Type casts (.astype)

🟢

jnp.exp

🌕

jnp.tanh

🌕

jnp.pow

🌕

jnp.sin

🔴

jnp.cos

🔴

Many JAX functions are implemented in terms of other JAX primitives, so this list might not be comprehensive. For example, jax.nn.relu is implemented in terms of comparisons and jnp.where will work in Pallas kernels too.

Array constructors#

All constant array constructors are supported (jnp.ones, jnp.zeros, jnp.full). Notably, the jax.random module is not compatible with Pallas as of today.

Reductions#

Sum, maximum and minimum reductions are supported, but only on a single array axis at a time.

Reductions over the last array dimension are generally the slowest. Reductions over the second last dimension are faster, but still slower than over the leading dimensions.

Broadcasting#

The performance characteristics of broadcasting are very similar to those of reductions. Broadcasting along all but the two trailing dimensions is always supported and free. Broadcasting along the second to last dimension is slower, while broadcasting along the last dimension is the slowest.

Reshapes#

As usual, reshapes in all dimensions but the last two dimensions are supported and free.

The only two supported cases when a reshape can modify the last two dimensions of an array is when (1) some leading dimensions are flattened onto the second to last dimension, or (2) it adds a dimension that was just removed by a reduction.

Control flow#

The TPU backend features limited support for control flow at the moment.

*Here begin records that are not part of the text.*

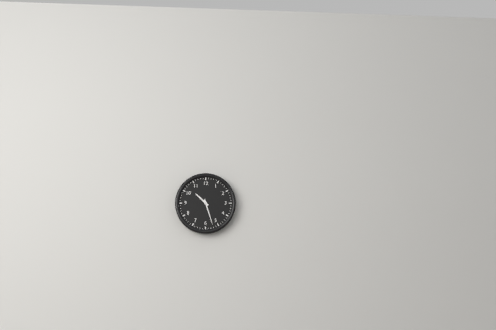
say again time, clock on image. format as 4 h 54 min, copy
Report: 10 h 27 min
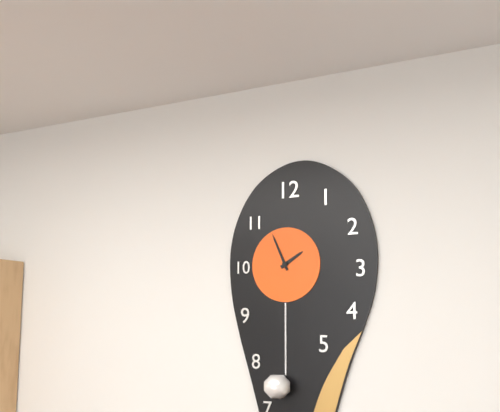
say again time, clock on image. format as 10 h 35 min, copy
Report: 1 h 56 min
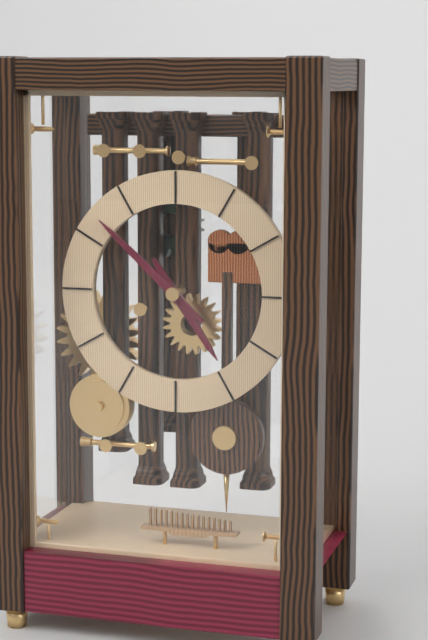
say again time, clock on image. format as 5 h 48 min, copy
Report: 4 h 52 min
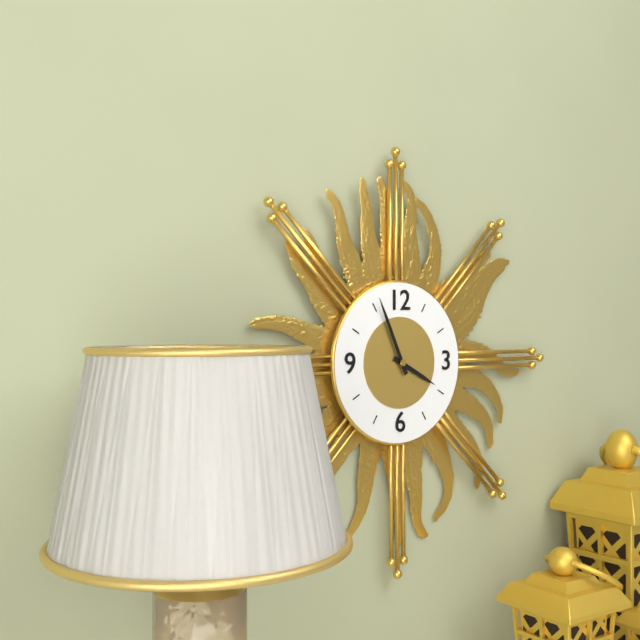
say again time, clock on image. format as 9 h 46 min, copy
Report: 3 h 56 min
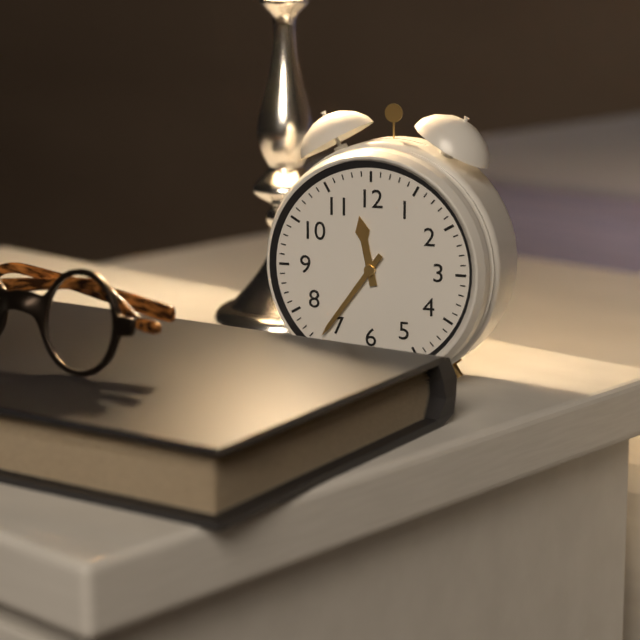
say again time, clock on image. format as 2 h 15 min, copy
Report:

The currently supported functions are cond, fori_loop and for_loop. However, loop primitives get fully unrolled during the compilation at the moment, so try to keep the loop trip count reasonably small.

Overusing control flow can lead to significant regressions in low-level code generation, and it is recommended to try to squeeze as many computationally expensive operations into a single basic block as possible.